* WHAT IS NEEDED
Set down the entries below exactly, leaving out all images.

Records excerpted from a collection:
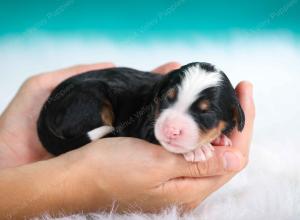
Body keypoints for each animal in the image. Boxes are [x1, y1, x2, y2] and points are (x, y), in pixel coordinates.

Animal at [37, 62, 244, 162]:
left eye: (206, 113)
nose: (171, 130)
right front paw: (199, 150)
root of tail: (46, 108)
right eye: (167, 98)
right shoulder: (144, 126)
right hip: (90, 98)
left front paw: (219, 138)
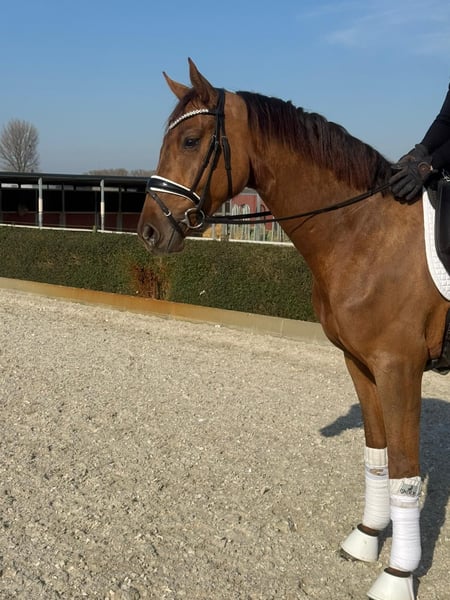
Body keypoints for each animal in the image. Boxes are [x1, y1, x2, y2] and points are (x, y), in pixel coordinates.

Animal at [137, 59, 449, 600]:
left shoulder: (400, 369)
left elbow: (405, 473)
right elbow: (377, 456)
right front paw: (367, 538)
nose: (149, 231)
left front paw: (398, 574)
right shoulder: (361, 364)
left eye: (192, 141)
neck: (365, 231)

* COMPLETED EXERCISE
Body keypoints for each animal in the image. Boxes are [x1, y1, x2, y2] and points are (x, y), in pixel coordinates.

Animal at [37, 62, 244, 162]:
left eye: (206, 113)
nose: (171, 130)
right front paw: (199, 150)
root of tail: (46, 108)
right eye: (167, 98)
right shoulder: (144, 126)
right hip: (90, 98)
left front paw: (219, 138)
Body keypoints for each animal in the image. Boxes are [x1, y1, x2, y2] and points are (x, y), in pixel coordinates.

Animal at [137, 59, 449, 600]:
left shoulder: (400, 369)
left elbow: (405, 473)
right elbow: (377, 456)
right front paw: (367, 538)
nose: (149, 231)
left front paw: (398, 574)
right shoulder: (361, 364)
left eye: (192, 141)
neck: (365, 231)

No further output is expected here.